- [Records for the exercise]
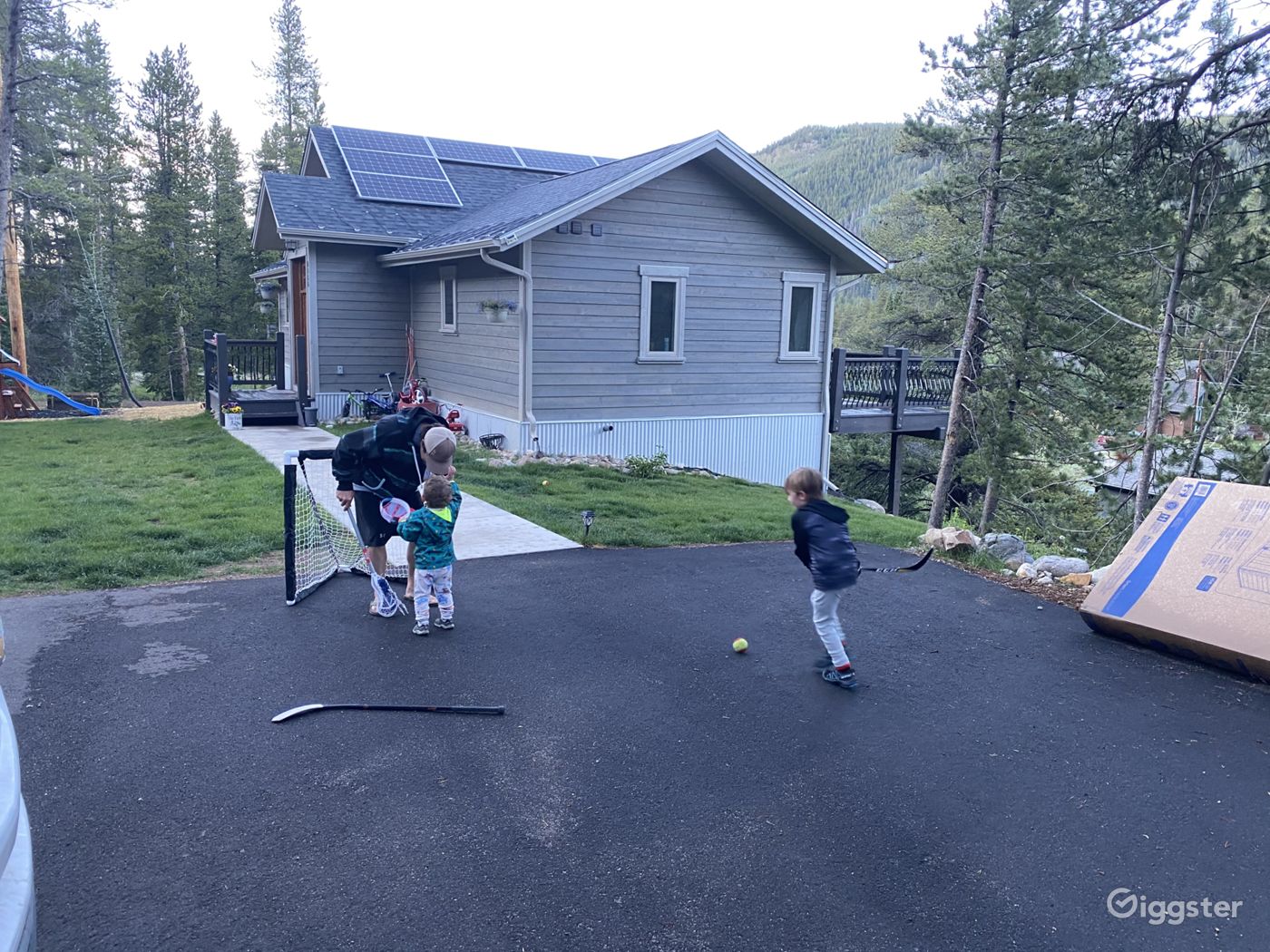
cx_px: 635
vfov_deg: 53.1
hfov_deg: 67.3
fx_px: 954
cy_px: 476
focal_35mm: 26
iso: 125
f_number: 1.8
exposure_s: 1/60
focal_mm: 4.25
---
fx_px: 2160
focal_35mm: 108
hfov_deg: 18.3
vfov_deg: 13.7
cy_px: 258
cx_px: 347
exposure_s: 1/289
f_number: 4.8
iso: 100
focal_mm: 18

- [Exercise directions] Write out exactly the lines above between the line with "focal_35mm: 108" and the line with "focal_mm: 18", inclusive, and nothing beyond them.

- [Reply]
focal_35mm: 108
hfov_deg: 18.3
vfov_deg: 13.7
cy_px: 258
cx_px: 347
exposure_s: 1/289
f_number: 4.8
iso: 100
focal_mm: 18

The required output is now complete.